Les célébrations de la Semaine Sainte sont toutes des joyaux. Nous aimons ces liturgies raffinées. Elles rassemblent les chrétiens dans une profonde communion. Au fil des siècles, elles ont été polies et enrichies de symboles, de chants et de gestes. Elles peuvent nous faire oublier que la première Semaine Sainte, celle de Jésus et de ses disciples, était différente.
C'était en bonne partie une expérience de peur, de solitude, de stress, de violence, de trahison, de désillusion, d'incrédulité et de perdition. Tant pour Jésus que pour ses disciples. Il est peu probable qu’ils ont consciemment vécu ces moments comme un temps de grâce. Penser que ces terribles événements seraient plus tard commémorés et célébrés aurait semblé indécent.
Cela vaut également pour Pâques et les jours suivants. Dans beaucoup de nos églises, cette année, aucun alléluia ne résonnera. Ce n'était pas non plus le cas le jour de la résurrection du Seigneur. Les récits d'apparition des évangiles rappellent sans équivoque la douleur et le désespoir d'une communauté qui s'était effondrée. Pensez, par exemple, aux disciples d'Emmaüs. À chaque fois, c'est Jésus ressuscité lui-même qui prend l'initiative d'aller voir ses amis abattus. C'est l'homme-Dieu Jésus, avec les blessures de son martyre encore visibles dans son corps, qui vient à la rencontre ses disciples pour les consoler et les fortifier dans leur foi chancelante.
Se pourrait-il que ce soit là une grâce particulière qui nous est maintenant offerte à nous aussi?

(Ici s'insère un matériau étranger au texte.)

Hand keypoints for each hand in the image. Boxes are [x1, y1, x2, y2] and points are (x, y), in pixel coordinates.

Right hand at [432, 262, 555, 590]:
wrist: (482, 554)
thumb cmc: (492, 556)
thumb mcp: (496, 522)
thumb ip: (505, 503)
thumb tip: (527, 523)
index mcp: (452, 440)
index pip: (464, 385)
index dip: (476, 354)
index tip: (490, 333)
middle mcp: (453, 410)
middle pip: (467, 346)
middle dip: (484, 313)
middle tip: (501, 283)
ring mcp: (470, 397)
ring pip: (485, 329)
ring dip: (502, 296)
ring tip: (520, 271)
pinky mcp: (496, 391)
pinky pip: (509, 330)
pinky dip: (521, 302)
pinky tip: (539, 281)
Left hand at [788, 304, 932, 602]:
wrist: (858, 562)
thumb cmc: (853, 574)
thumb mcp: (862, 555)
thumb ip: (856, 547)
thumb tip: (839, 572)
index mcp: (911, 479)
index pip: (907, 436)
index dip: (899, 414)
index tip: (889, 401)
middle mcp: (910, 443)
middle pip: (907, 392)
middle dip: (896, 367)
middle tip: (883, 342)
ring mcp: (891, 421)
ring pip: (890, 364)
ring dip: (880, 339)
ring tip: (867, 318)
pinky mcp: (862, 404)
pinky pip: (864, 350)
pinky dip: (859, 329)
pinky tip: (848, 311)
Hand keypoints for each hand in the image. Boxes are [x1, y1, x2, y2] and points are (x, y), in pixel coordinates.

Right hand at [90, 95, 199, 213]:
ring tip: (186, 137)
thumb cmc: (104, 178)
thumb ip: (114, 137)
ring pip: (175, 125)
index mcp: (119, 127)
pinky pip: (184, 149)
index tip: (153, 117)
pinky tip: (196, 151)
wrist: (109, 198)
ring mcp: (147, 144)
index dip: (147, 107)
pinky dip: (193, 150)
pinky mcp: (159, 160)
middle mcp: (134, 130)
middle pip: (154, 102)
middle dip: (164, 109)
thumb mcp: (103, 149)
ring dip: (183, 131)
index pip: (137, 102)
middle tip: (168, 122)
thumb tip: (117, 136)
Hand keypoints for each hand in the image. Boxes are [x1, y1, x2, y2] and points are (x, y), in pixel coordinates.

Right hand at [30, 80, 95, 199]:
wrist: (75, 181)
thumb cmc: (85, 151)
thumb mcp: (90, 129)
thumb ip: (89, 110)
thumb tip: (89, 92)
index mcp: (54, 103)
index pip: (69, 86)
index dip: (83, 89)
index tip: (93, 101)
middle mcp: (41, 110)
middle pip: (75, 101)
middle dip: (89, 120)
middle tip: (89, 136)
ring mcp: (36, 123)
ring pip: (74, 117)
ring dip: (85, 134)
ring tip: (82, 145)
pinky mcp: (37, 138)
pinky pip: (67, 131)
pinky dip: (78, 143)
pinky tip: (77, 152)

La grâce de vivre davantage la Semaine Sainte comme Jésus et ses disciples l'ont vécue eux-mêmes?
Ainsi, notre propre isolement, notre peur et notre insécurité peuvent devenir une porte d’entrée pour avoir davantage accès au cœur de l'expérience de Jésus: le seul sur lequel je puisse vraiment fonder mon existence est Dieu le Père. C'est Lui qui donne la vie, au-delà des limites de la mort. Pour le meilleur et pour le pire.
Est-ce que je crois en cela? Dans quelle mesure est-ce que, à mon tour, j’ose m’abandonner à Lui? Qu'est-ce qui m'aide pour ce faire? Qu'est-ce qui m'éloigne de Lui? Où puis-je repérer les traces de son amour ces jours-ci? Comment ces jours-ci m'aident-ils à séparer le bon grain de l'ivraie dans ma vie?
S'il nous est donné de vraiment accueillir cette grâce, cette année notre alléluia viendra du plus profond de nous-mêmes.